Esta é a 10ª história sobre o cangaço do livro “No tempo de Lampião”, de Leonardo Mota, no próximo domingo, conclui-se a série.

Saiba mais sobre Leonardo Mota e as hisórias que venho publicando:

O príncipe; Para tirar a raça; O castiçal; Quem escreveu a patente de Lampião;
A morte do Jararaca; O troféu; Brincadeira de Homem;
A prisão de Antônio Silvino; Um precursor de Lampião.

O texto que se segue mostra que mestre Leota, mesmo considerando Lampião um bandoleiros – não um “bandido social” – não compactuava com as arbitrariedade da polícia que lhe dava perseguição e nem lhe aliviava cíticas aos agentes do governo.

Fique com:

Lampião e seus perseguidores

Enrolei o meu cigarro de palha e pedi ao fazendeiro em cuja casa me hospedara me dissesse o que pensava das polícias que dão combate aos cangaceiros. Ele entupiu as ventas com uma pitada de “torrado” rescendente a cumaru, limpou o bigodão com a manga da camisa, aprumou-se na tripeça e não tardou em me dizer:

– Quero mais ante me ver neste ôco de mundo, às volta com bandido que com soldado de poliça. Me creia que os mata-cachorro, quando sai da capital, vem com o pensamento fixe em que todo matuto protege cangaceiro. Querem, por fina força, que a gente descubra o roteiro dos criminosos. Se o freguês diz que ignora, apanha pra descobrir; se descobre, também apanha, porque é sinal que, conhecendo, protege quem eles caçam. Não tem pronde correr: ninguém escapa…

– E os bandoleiros?

– Abém, esses estão no seu papel. Assim mesmo, tem vez que a questão é se saber tirar eles com jeito. A não ser um ou outro cabra desalmado, eles só fazem mal a nós quando andam aperreados pela poliça, quando desconfiam que se deu notiça deles à tropa do Governo, ou quando, precisando de dinheiro, sabem que o sabagante tem em casa, mas não dá porque não quer.

– Admiro-me de o Sr. falar assim: tenho sabido e apurado tanta crueldade de Lampião…

– Sim, me entenda: eu falo do tempo de Antônio Silvino, Luís Padre, Sebastião Pereira e outros, pois esse tal de Virgolino, com a graça de Maria Santíssima, nunca me apareceu aqui, não. Vejo se dizer que esse Lampião é um satanás de perverso…

– Mas, se os policiais cometem absurdos, por que os senhores não os denunciam às autoridades?

– Só se se fosse maluco! Ter questão com soldado é ter questão co Gunverno e ter questão co Gunverno é não ter amor à vida. Um Tenente no sertão manda mais que um Juiz de Direito. Se dependesse de mim, o Gunverno não mandava força pro interior. A gente ficava só com os cangacero, era só uma desgraça, em vez de duas. Quer que lhe seja franco? Muito desprepósto, muito abissurdo que se cuida, por aí afora, que foi feito por cangacêro, uma óva: foi, mas foi pela poliça!

#### [Exercício proposto A]
Identifique e copie todas as linhas da listagem que contêm a palavra "grace", levando em conta a diferença entre maiúsculas e minúsculas.
O texto e a listagem não têm nenhuma relação entre si.

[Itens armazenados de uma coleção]

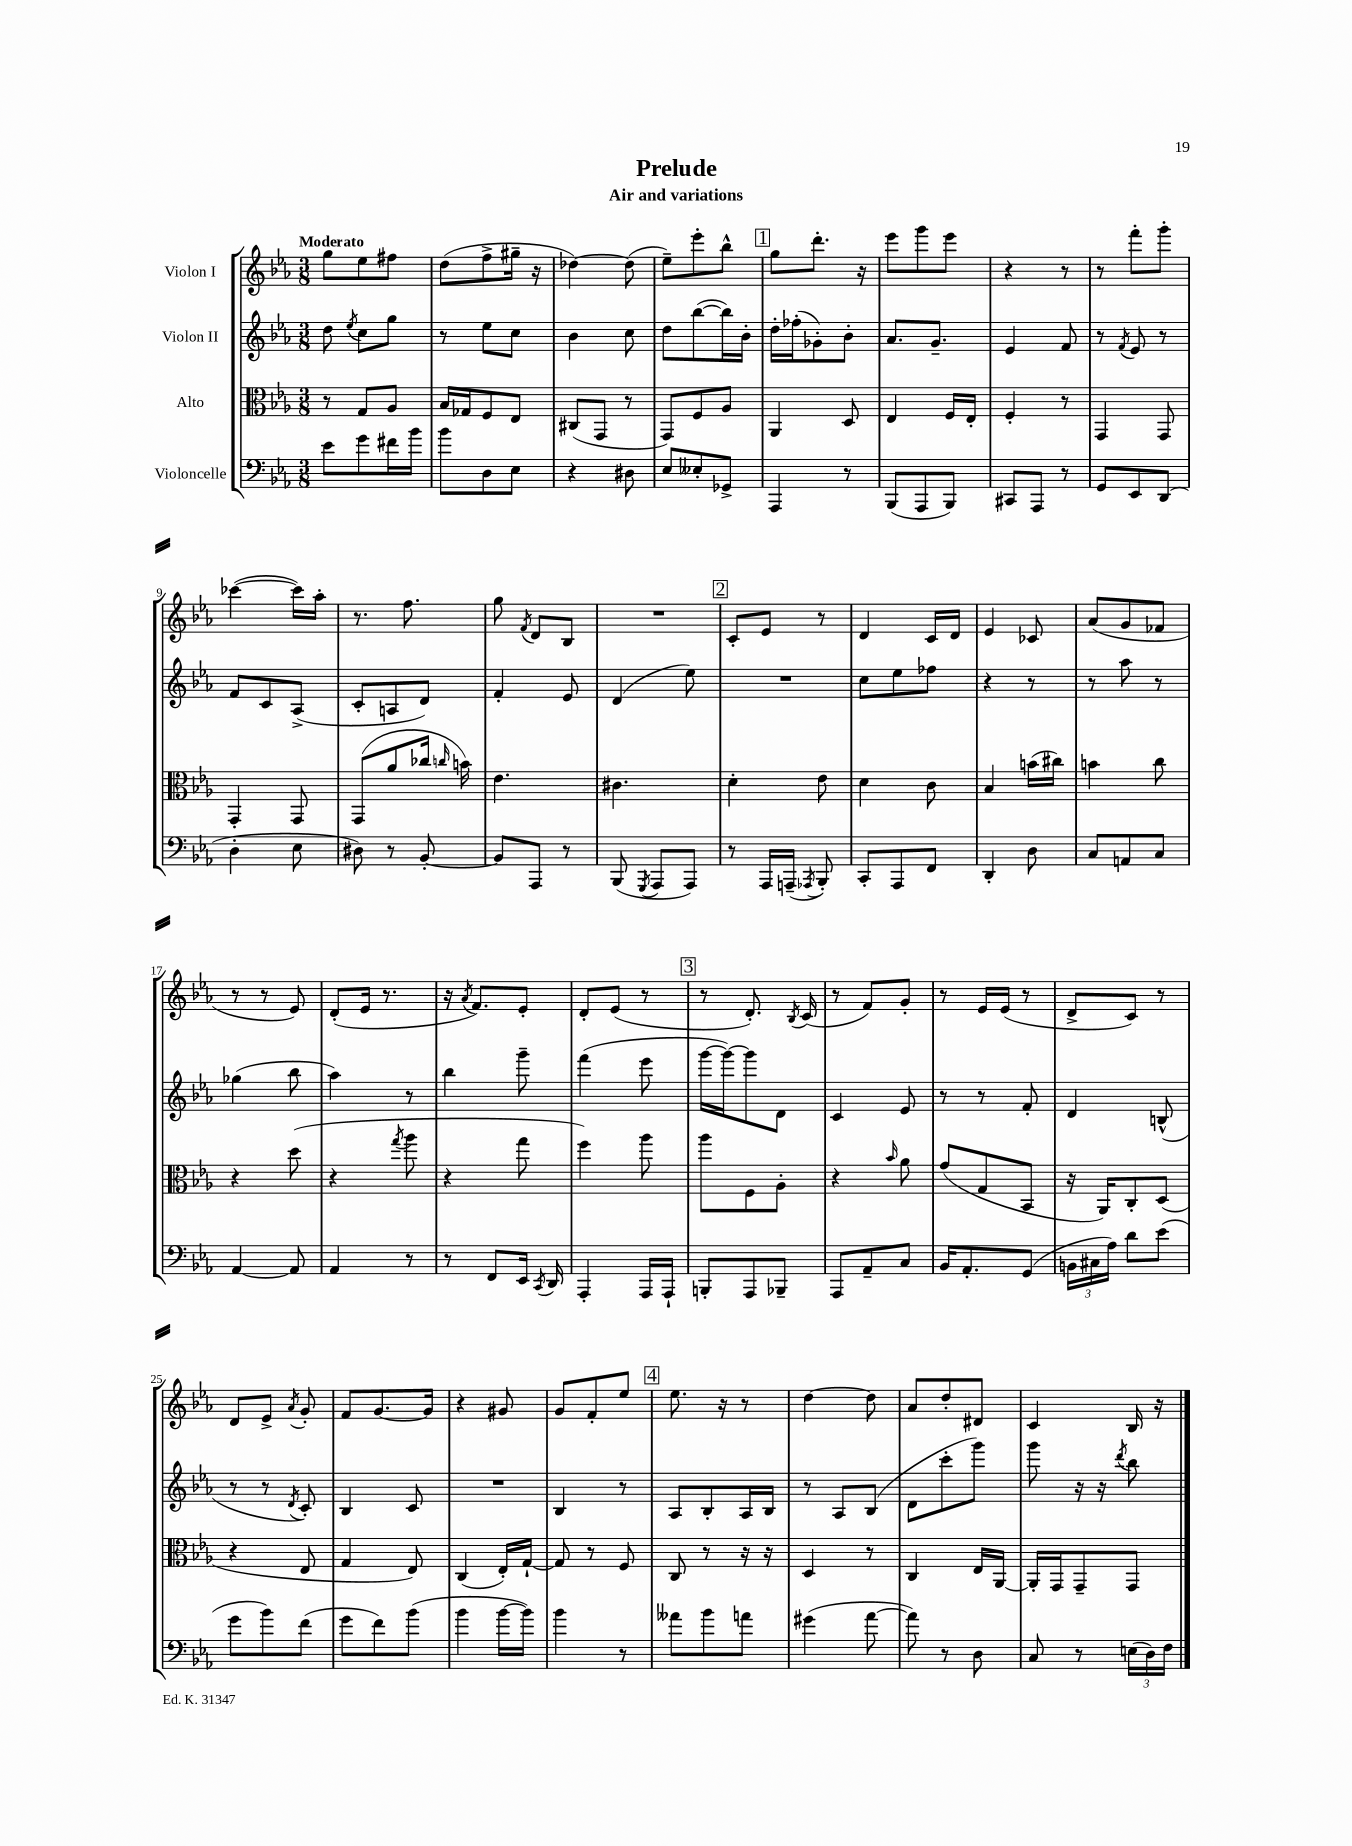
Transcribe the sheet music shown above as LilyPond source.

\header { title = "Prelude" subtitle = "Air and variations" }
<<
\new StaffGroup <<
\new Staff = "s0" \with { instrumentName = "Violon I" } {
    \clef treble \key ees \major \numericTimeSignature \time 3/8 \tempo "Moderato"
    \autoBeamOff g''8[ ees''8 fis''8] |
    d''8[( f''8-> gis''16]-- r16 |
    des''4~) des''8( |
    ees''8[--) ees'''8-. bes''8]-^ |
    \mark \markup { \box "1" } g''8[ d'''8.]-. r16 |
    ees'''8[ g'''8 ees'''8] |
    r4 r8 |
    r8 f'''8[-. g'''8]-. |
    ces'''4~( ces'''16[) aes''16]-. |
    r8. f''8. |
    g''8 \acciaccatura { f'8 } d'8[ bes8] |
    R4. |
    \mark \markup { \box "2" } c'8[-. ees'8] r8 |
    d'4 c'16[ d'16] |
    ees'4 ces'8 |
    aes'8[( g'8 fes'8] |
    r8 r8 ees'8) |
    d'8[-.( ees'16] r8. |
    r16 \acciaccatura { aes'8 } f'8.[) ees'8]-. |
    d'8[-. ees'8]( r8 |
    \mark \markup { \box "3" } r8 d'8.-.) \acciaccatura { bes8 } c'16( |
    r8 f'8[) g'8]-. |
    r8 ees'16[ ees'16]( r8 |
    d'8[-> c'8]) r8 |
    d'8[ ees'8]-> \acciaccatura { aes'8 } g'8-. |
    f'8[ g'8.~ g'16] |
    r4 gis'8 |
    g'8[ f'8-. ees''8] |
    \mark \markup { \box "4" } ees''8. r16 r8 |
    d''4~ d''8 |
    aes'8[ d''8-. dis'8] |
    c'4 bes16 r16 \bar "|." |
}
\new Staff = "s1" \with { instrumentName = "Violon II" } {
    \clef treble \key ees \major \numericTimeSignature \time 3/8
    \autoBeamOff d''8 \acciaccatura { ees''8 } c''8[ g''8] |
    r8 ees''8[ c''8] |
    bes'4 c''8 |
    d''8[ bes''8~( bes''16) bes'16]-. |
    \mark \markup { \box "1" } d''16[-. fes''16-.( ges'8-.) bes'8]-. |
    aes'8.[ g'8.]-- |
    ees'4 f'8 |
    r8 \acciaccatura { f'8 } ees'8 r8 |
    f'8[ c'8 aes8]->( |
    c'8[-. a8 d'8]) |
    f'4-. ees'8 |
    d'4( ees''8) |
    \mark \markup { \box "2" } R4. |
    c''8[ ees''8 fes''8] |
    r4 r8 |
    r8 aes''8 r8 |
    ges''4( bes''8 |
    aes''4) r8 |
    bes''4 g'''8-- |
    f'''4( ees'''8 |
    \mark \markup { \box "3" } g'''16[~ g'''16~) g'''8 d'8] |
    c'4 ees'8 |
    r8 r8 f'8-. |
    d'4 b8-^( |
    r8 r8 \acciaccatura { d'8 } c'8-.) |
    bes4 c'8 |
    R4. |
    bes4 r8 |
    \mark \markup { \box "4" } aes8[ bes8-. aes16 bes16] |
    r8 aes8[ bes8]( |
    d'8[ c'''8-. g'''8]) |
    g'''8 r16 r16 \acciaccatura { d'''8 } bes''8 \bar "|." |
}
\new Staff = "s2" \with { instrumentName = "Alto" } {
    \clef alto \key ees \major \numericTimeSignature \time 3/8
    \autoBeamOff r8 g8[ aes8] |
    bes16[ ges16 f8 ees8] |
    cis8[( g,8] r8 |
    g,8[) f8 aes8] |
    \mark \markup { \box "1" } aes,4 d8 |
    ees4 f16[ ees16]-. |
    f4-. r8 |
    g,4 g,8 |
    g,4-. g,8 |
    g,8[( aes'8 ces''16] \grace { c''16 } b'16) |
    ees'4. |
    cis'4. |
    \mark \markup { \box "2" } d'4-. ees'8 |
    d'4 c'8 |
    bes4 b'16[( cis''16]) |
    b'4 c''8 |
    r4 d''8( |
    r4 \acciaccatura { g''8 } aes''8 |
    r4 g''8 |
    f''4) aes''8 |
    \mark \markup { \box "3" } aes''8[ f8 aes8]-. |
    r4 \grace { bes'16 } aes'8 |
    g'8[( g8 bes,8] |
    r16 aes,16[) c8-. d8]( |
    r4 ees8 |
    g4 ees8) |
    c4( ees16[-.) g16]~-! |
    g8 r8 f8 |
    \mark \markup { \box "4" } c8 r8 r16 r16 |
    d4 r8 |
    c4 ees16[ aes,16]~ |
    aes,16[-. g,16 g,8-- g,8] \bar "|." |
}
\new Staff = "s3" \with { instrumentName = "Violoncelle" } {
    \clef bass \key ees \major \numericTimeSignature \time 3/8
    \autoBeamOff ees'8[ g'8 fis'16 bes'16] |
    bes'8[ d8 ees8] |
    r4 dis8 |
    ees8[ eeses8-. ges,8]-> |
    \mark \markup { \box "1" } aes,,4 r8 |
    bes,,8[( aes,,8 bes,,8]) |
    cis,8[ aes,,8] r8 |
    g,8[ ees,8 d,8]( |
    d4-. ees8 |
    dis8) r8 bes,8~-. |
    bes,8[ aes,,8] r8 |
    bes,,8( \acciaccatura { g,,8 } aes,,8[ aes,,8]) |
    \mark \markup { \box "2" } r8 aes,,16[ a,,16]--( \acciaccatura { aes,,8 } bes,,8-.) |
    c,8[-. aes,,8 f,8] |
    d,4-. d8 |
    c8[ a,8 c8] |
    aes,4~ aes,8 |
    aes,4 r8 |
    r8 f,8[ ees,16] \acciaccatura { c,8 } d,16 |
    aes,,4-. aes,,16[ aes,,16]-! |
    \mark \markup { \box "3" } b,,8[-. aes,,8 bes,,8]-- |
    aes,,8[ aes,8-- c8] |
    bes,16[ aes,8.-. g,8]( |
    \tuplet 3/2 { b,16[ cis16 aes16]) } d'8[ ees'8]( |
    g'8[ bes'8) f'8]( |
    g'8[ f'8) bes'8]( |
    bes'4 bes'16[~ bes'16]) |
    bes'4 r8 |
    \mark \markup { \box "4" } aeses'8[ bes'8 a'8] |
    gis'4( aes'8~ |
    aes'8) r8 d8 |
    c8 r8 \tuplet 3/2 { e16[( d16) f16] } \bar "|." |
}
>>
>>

#### [Exercício proposto B]
Reproduza fielmente o trecho do texto sobre o cangaço que vai de "Saiba mais sobre" até "precursor de Lampião.", incluindo estas últimas palavras.

#### [Resposta completa A]
    g,8[( aes'8 ces''16] \grace { c''16 } b'16) |
    r4 \grace { bes'16 } aes'8 |

#### [Resposta completa B]
Saiba mais sobre Leonardo Mota e as hisórias que venho publicando:

O príncipe; Para tirar a raça; O castiçal; Quem escreveu a patente de Lampião;
A morte do Jararaca; O troféu; Brincadeira de Homem;
A prisão de Antônio Silvino; Um precursor de Lampião.